▸ **What the exercise asks**: Your answer should be every line below that includes the word "fill".

☆ ☆ ☆

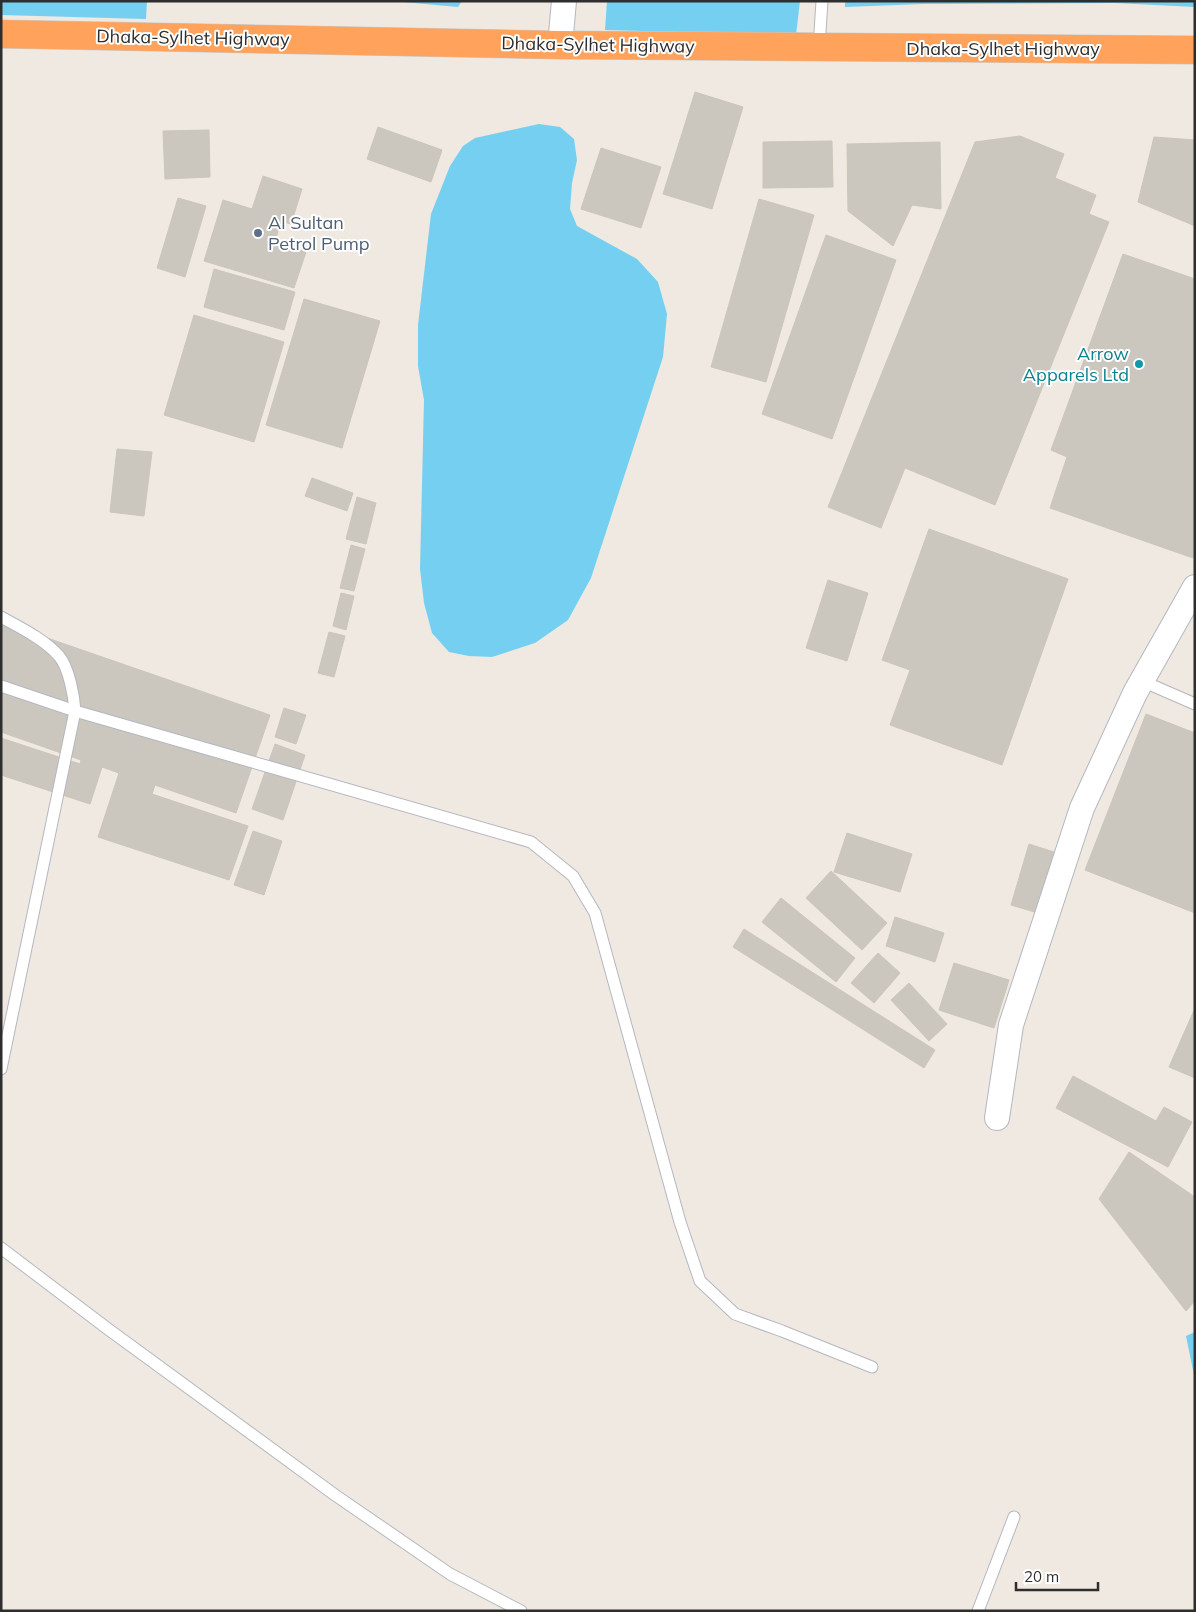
<svg xmlns="http://www.w3.org/2000/svg" width="1196" height="1612" font-family="Mulish,sans-serif">
<style>
.water{fill:#75cff0}
.building{fill:#cbc7bf;stroke:#cbc5ba}
.lines{fill:none;stroke-linecap:round;stroke-linejoin:round}
.lane-casing{stroke:#b4b7c1;stroke-width:13}
.street-casing{stroke:#b4b7c1;stroke-width:26}
.highway-casing{stroke:#c9c9c9;stroke-width:29}
.lane{stroke:#fff;stroke-width:11}
.street{stroke:#fff;stroke-width:24}
.highway{stroke:#ffa35c;stroke-width:28}
.service-dot{fill:#5c6f8a;stroke:#fff;stroke-width:2}
.culture-dot{fill:#0f9aa8;stroke:#fff;stroke-width:2}
.labels{text-anchor:middle;stroke-width:4;stroke-linejoin:round;paint-order:stroke}
.street-label{font-size:18px;fill:#2e2e2e;stroke:#fff}
.service-label{font-size:18px;fill:#4e5e75;stroke:#fff;text-anchor:start}
.culture-label{font-size:18px;fill:#0d838f;stroke:#fff;text-anchor:end}
</style>
<rect width="100%" height="100%" fill="#efe9e1"/>
<g class="water">
<path d="M 1,1 L 147,1 L 146,19 L 1,15 Z"/>
<path d="M 392,1 L 462,1 L 458,7 Z"/>
<path d="M 607,1 L 800,1 L 796,35 L 605,30 Z"/>
<path d="M 845,1 L 1195,1 L 1195,7 L 1115,3 L 923,4 L 845,7 Z"/>
<path d="M 539,124 L 560,127 L 574,139 L 577,160 L 572,183 L 570,209 L 577,226 L 637,259 L 658,282 L 667,314 L 663,357 L 591,578 L 568,620 L 535,643 L 492,657 L 469,656 L 449,652 L 432,633 L 424,603 L 420,569 L 424,400 L 418,366 L 418,325 L 431,214 L 450,166 L 463,146 L 475,138 Z"/>
<path d="M 1195,1332 L 1195,1380 L 1186,1336 Z"/>
</g>
<g class="building">
<path d="M 695,92 L 743,107 L 712,209 L 663,194 Z"/>
<path d="M 378,127 L 442,150 L 431,182 L 367,159 Z"/>
<path d="M 209,130 L 210,177 L 165,179 L 163,131 Z"/>
<path d="M 1020,136 L 1064,154 L 1055,178 L 1096,195 L 1089,214 L 1109,222 L 995,505 L 905,468 L 881,528 L 828,507 L 975,142 Z"/>
<path d="M 1154,137 L 1195,140 L 1195,226 L 1138,202 Z"/>
<path d="M 832,141 L 833,187 L 763,188 L 763,142 Z"/>
<path d="M 940,142 L 941,209 L 912,205 L 893,246 L 848,211 L 847,144 Z"/>
<path d="M 601,148 L 661,167 L 641,228 L 581,209 Z"/>
<path d="M 263,176 L 302,189 L 291,224 L 281,221 L 275,242 L 306,252 L 294,288 L 204,261 L 223,200 L 252,209 Z"/>
<path d="M 178,198 L 206,206 L 185,277 L 157,268 Z"/>
<path d="M 759,199 L 814,215 L 766,382 L 711,367 Z"/>
<path d="M 826,235 L 896,260 L 832,439 L 762,414 Z"/>
<path d="M 1123,254 L 1195,279 L 1195,548 L 1193,558 L 1050,508 L 1067,457 L 1051,450 Z"/>
<path d="M 214,269 L 295,292 L 284,330 L 204,307 Z"/>
<path d="M 304,299 L 380,321 L 342,448 L 266,425 Z"/>
<path d="M 194,315 L 284,342 L 254,442 L 164,415 Z"/>
<path d="M 117,449 L 152,452 L 144,516 L 110,512 Z"/>
<path d="M 312,478 L 353,493 L 347,511 L 305,496 Z"/>
<path d="M 357,497 L 376,503 L 366,544 L 346,539 Z"/>
<path d="M 929,529 L 1068,579 L 1002,765 L 890,725 L 910,670 L 882,660 Z"/>
<path d="M 351,545 L 365,549 L 354,591 L 340,588 Z"/>
<path d="M 828,580 L 868,593 L 847,661 L 806,648 Z"/>
<path d="M 341,593 L 354,596 L 346,630 L 333,626 Z"/>
<path d="M 1,622 L 270,715 L 236,813 L 155,785 L 152,794 L 248,826 L 229,880 L 98,837 L 119,773 L 102,767 L 90,804 L 1,775 L 1,738 L 80,764 L 81,760 L 1,732 Z"/>
<path d="M 329,632 L 345,636 L 334,677 L 318,673 Z"/>
<path d="M 284,708 L 306,715 L 296,744 L 275,737 Z"/>
<path d="M 1146,714 L 1195,733 L 1195,913 L 1085,870 Z"/>
<path d="M 275,744 L 305,755 L 283,820 L 252,809 Z"/>
<path d="M 253,831 L 282,841 L 264,895 L 234,885 Z"/>
<path d="M 847,833 L 912,854 L 900,892 L 834,872 Z"/>
<path d="M 1029,844 L 1060,854 L 1041,914 L 1011,905 Z"/>
<path d="M 831,871 L 887,923 L 862,950 L 806,898 Z"/>
<path d="M 781,898 L 855,958 L 836,982 L 762,922 Z"/>
<path d="M 895,917 L 944,933 L 935,962 L 886,946 Z"/>
<path d="M 744,929 L 935,1050 L 924,1068 L 733,947 Z"/>
<path d="M 878,953 L 900,973 L 874,1003 L 851,983 Z"/>
<path d="M 954,963 L 1009,980 L 994,1028 L 939,1010 Z"/>
<path d="M 909,983 L 947,1024 L 929,1041 L 891,1000 Z"/>
<path d="M 1195,1008 L 1195,1078 L 1169,1067 Z"/>
<path d="M 1073,1076 L 1156,1121 L 1164,1107 L 1192,1122 L 1168,1167 L 1056,1108 Z"/>
<path d="M 1129,1152 L 1195,1197 L 1195,1301 L 1186,1311 L 1099,1199 Z"/>
</g>
<g class="lines">
<defs>
<g id="lane">
<path d="M 819,47 L 822,1"/>
<path d="M 1,617 C 21,628 44,639 59,656 C 69,668 74,696 75,711 L 531,842 L 573,876 L 595,913 L 680,1222 L 700,1281 L 735,1314 L 782,1331 L 872,1367"/>
<path d="M 1142,681 L 1195,704"/>
<path d="M 1,686 L 75,711 L 1,1069"/>
<path d="M 1,1248 L 108,1329 L 335,1495 L 450,1574 L 521,1611"/>
<path d="M 978,1611 L 1014,1517"/>
</g>
<g id="street">
<path d="M 560,45 L 564,1"/>
<path d="M 997,1118 L 1011,1025 L 1082,808 L 1135,693 L 1195,587"/>
</g>
<path id="highway" d="M 1,34 L 560,45 L 1195,50"/>
</defs>
<use href="#lane" class="lane-casing"/>
<use href="#street" class="street-casing"/>
<use href="#highway" class="highway-casing"/>
<use href="#lane" class="lane"/>
<use href="#street" class="street"/>
<use href="#highway" class="highway"/>
</g>
<circle class="service-dot" cx="258" cy="233" r="5"/>
<circle class="culture-dot" cx="1139" cy="364" r="5"/>
<g class="labels">
<g class="street-label">
<text transform="translate(193 38) rotate(1)" y="6">Dhaka-Sylhet Highway</text>
<text transform="translate(598 45) rotate(1)" y="6">Dhaka-Sylhet Highway</text>
<text x="1003" y="55">Dhaka-Sylhet Highway</text>
</g>
<g class="service-label">
<text x="268" y="229">Al Sultan<tspan x="268" dy="21">Petrol Pump</tspan></text>
</g>
<g class="culture-label">
<text x="1129" y="360">Arrow<tspan x="1129" dy="21">Apparels Ltd</tspan></text>
</g>
</g>
<rect width="1196" height="1612" fill="none" stroke="#2e2e2e" stroke-width="5"/>
<path d="M1016 1582v8h82v-8" fill="none" stroke="#2e2e2e" stroke-width="2.5"/>
<text x="1024" y="1582" font-size="15" fill="#2e2e2e" stroke="#ffffff" stroke-width="4" paint-order="stroke">20 m</text>
</svg>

☆ ☆ ☆

▸ **Completed exercise**:
.water{fill:#75cff0}
.building{fill:#cbc7bf;stroke:#cbc5ba}
.lines{fill:none;stroke-linecap:round;stroke-linejoin:round}
.service-dot{fill:#5c6f8a;stroke:#fff;stroke-width:2}
.culture-dot{fill:#0f9aa8;stroke:#fff;stroke-width:2}
.street-label{font-size:18px;fill:#2e2e2e;stroke:#fff}
.service-label{font-size:18px;fill:#4e5e75;stroke:#fff;text-anchor:start}
.culture-label{font-size:18px;fill:#0d838f;stroke:#fff;text-anchor:end}
<rect width="100%" height="100%" fill="#efe9e1"/>
<rect width="1196" height="1612" fill="none" stroke="#2e2e2e" stroke-width="5"/>
<path d="M1016 1582v8h82v-8" fill="none" stroke="#2e2e2e" stroke-width="2.5"/>
<text x="1024" y="1582" font-size="15" fill="#2e2e2e" stroke="#ffffff" stroke-width="4" paint-order="stroke">20 m</text>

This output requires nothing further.